The company has already kicked off production of magnetite concentrate at its Victory Bore Iron-Vanadium-Titanium Project in Western Australia’s Mid-West region – a key step in the project’s journey towards commercialisation.
The most recent program involved processing some 700 kilograms of ore from Victory Bore’s main deposit at Nagrom Laboratories in Perth.
The material undergoes beneficiation, including crushing, grinding and magnetic separation, to produce a high-grade magnetite concentrate.
This concentrate will be evaluated for downstream production of vanadium pentoxide, ferrovanadium, pig iron, high-purity iron and titanium slag.
These are steps outlined in the project’s pre-feasibility study and ensure a streamlined pathway for further development.
Surefire aims to ship the premium magnetite concentrate to interested international parties in Saudi Arabia, the Middle East and Europe for technical evaluation.
These initiatives are expected to enhance the company’s strategic partnerships and unlock potential markets for the project’s high-value products.
Latrobe Magnesium
Latrobe Magnesium Ltd is leveraging its patented hydrometallurgical technology to address critical supply chain gaps in the global magnesium market.
The company uses a genuinely unique business model that involves a pioneering magnesium production process that adheres to the principles of the circular economy.
LMG’s $57 million demonstration plant has successfully produced magnesium oxide (MgO) since May 2024 and is on track to produce magnesium metal by the middle of this year.
Using fly ash waste from power generation, LMG’s process reduces carbon dioxide emissions by up to 60% compared to traditional methods, converting 100% of waste into saleable products like magnesium, supplementary cementitious materials, silica and agricultural lime.
With China dominating 87% of global magnesium supply, LMG's innovative approach offers an alternative for key industries, including automotive manufacturing and energy storage, while reducing environmental impact and supporting decarbonisation efforts.

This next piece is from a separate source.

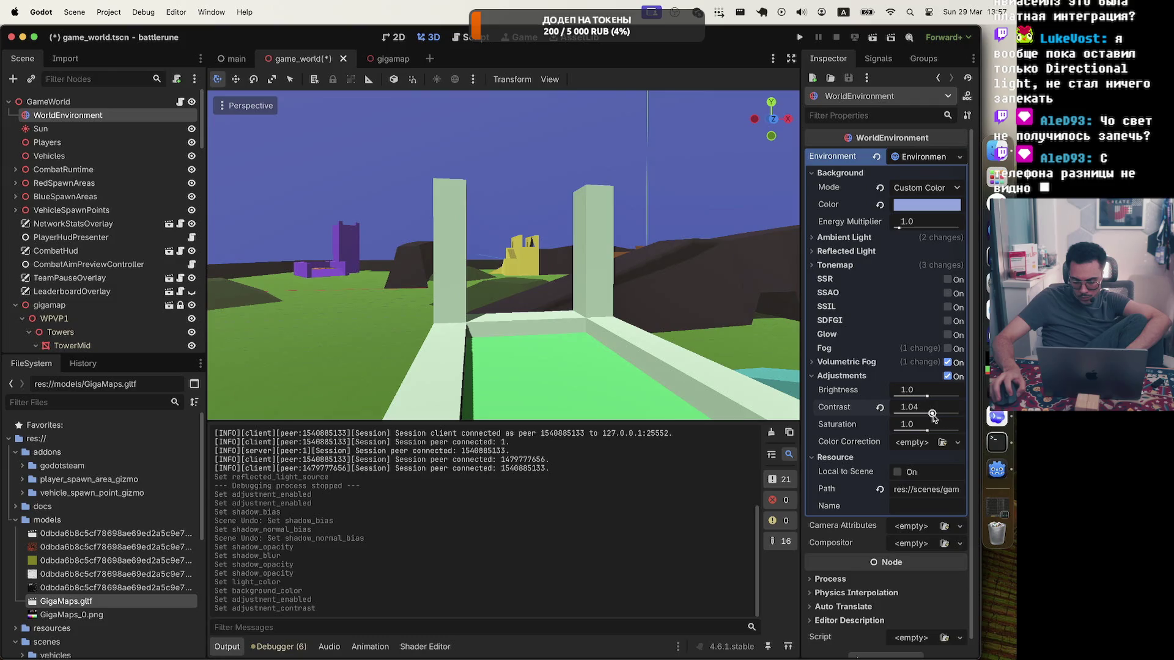
mouse_move(927, 430)
left_mouse_down()
mouse_move(922, 396)
mouse_move(936, 414)
left_mouse_up()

This sustainable approach not only remediates legacy mining sites but also addresses sustainability challenges for industries heavily reliant on magnesium.
LMG is charting a robust expansion pathway, including the development of a commercial plant expected to be operational by 2026 and an international mega-plant by 2029, all the while adhering to ambitious emissions reduction targets.
The company is well positioned to meet the increasing demand for magnesium, projected to rise to 1.67 million tonnes globally by 2032.
By aligning with global decarbonisation trends and offering a greener alternative to China’s CO₂-intensive supply, LMG looks set to become a key player in the critical minerals sector.